_Questions to answer_:
**a.** Please answer these questions about the forum post on spike growth:
(i) How deep is the pool or river in the swimming scenario?
(ii) Which item is mentioned as a way to walk on the ceiling?
(iii) How far does thorn whip drag the target toward the ceiling-walker?
**b.** In the forum post on spike growth, condense the paragraph beginning "If someone walking on the 10-foot-high ceiling" while keeping its main facts.

Source passage START

# Forum > Gaming > Roleplaying Games > D&D 5e/Next >  Spike Growth and Verticality

## Segev

How high above the surface on which _spike growth_ is cast must a creature be moving to avoid the damage? Is jumping over it enough? What about swimming, if it is cast on the bottom of, say, a three- to five-foot-deep pool or river?

Is using _spider climb_ to walk on the ceiling overhead enough to avoid it?

If someone walking on the 10-foot-high ceiling (perhaps with slippers of spider climbing) who is standing above the _sPike growth_ AoE uses _thorn whip_ to drag a target also standing in the _spike growth_ AoE ten feet towards him, is the target dragged through the spikes, or is he dragged above them sufficiently to avoid the damage for moving through them?

Source passage END
Records START

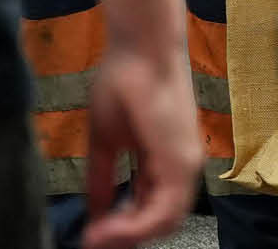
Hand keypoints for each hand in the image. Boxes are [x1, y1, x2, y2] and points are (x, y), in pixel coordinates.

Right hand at [82, 39, 199, 248]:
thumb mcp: (105, 140)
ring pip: (165, 222)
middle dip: (125, 236)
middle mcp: (182, 166)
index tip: (91, 235)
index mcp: (166, 160)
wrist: (139, 48)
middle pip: (160, 220)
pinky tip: (106, 228)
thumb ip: (102, 178)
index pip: (150, 208)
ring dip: (128, 235)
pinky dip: (135, 226)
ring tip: (96, 238)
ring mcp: (186, 164)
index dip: (122, 226)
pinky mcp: (182, 161)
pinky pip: (164, 211)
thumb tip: (93, 212)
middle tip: (93, 241)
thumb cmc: (121, 83)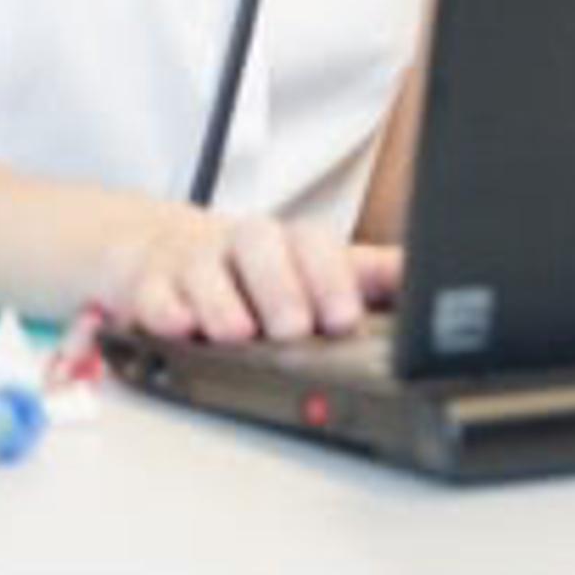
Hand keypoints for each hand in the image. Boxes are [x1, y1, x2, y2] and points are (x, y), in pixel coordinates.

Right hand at [103, 207, 400, 341]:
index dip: (333, 279)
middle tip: (295, 328)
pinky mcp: (149, 284)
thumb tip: (425, 279)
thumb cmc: (257, 268)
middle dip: (281, 288)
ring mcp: (195, 261)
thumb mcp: (316, 270)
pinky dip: (163, 309)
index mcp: (292, 241)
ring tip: (237, 332)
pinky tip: (176, 325)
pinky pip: (152, 292)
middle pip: (263, 247)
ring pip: (206, 268)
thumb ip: (369, 275)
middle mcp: (246, 244)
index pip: (316, 245)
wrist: (166, 249)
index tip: (346, 317)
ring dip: (222, 301)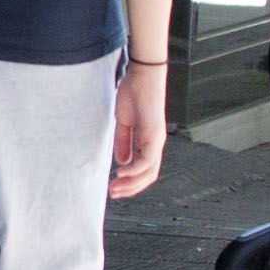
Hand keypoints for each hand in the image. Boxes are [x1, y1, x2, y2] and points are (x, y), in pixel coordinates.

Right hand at [109, 62, 168, 198]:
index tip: (114, 187)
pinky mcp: (154, 135)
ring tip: (115, 189)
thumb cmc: (133, 93)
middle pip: (148, 176)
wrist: (143, 75)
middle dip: (130, 188)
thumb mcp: (124, 122)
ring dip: (131, 183)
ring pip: (148, 172)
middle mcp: (155, 144)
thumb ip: (124, 141)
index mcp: (148, 141)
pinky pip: (146, 159)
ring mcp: (156, 140)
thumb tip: (122, 162)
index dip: (130, 182)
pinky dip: (134, 170)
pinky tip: (120, 173)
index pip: (143, 169)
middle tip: (112, 194)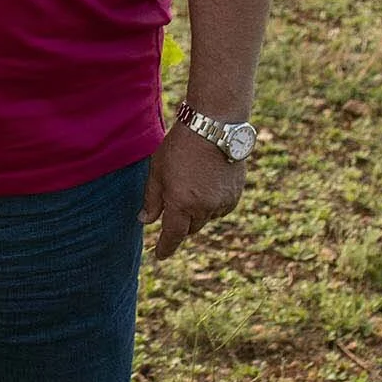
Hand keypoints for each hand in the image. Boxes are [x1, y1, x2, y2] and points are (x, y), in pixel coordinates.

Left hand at [138, 122, 247, 261]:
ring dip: (197, 211)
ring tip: (192, 182)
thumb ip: (152, 198)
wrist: (215, 127)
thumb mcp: (158, 169)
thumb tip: (145, 221)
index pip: (172, 235)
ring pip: (206, 218)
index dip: (165, 247)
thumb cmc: (180, 145)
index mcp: (181, 203)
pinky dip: (212, 204)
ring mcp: (222, 203)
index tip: (159, 255)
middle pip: (190, 228)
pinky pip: (220, 209)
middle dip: (180, 222)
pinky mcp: (235, 196)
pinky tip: (207, 183)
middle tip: (174, 203)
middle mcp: (203, 208)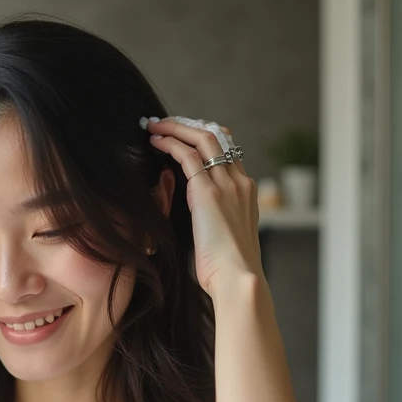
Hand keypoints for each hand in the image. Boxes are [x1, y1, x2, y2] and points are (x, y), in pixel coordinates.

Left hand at [145, 118, 262, 295]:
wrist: (239, 279)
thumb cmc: (229, 270)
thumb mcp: (227, 239)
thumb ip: (217, 222)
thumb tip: (203, 223)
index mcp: (246, 193)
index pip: (229, 151)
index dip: (206, 138)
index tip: (186, 136)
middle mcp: (240, 181)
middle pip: (217, 136)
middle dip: (189, 125)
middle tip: (166, 123)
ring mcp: (227, 184)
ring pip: (203, 138)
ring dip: (176, 127)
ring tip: (155, 125)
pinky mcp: (208, 191)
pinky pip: (187, 155)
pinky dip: (170, 143)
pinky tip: (155, 141)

Records END

_Answers below_:
**a.**
(i) Three to five feet deep.
(ii) Slippers of spider climbing.
(iii) Ten feet.

**b.** A creature on a 10-foot-high ceiling above the spike growth area, perhaps wearing slippers of spider climbing, uses thorn whip to pull a target in that area ten feet toward itself. Does the target take damage from being dragged through the spikes, or is it pulled high enough above them to avoid it?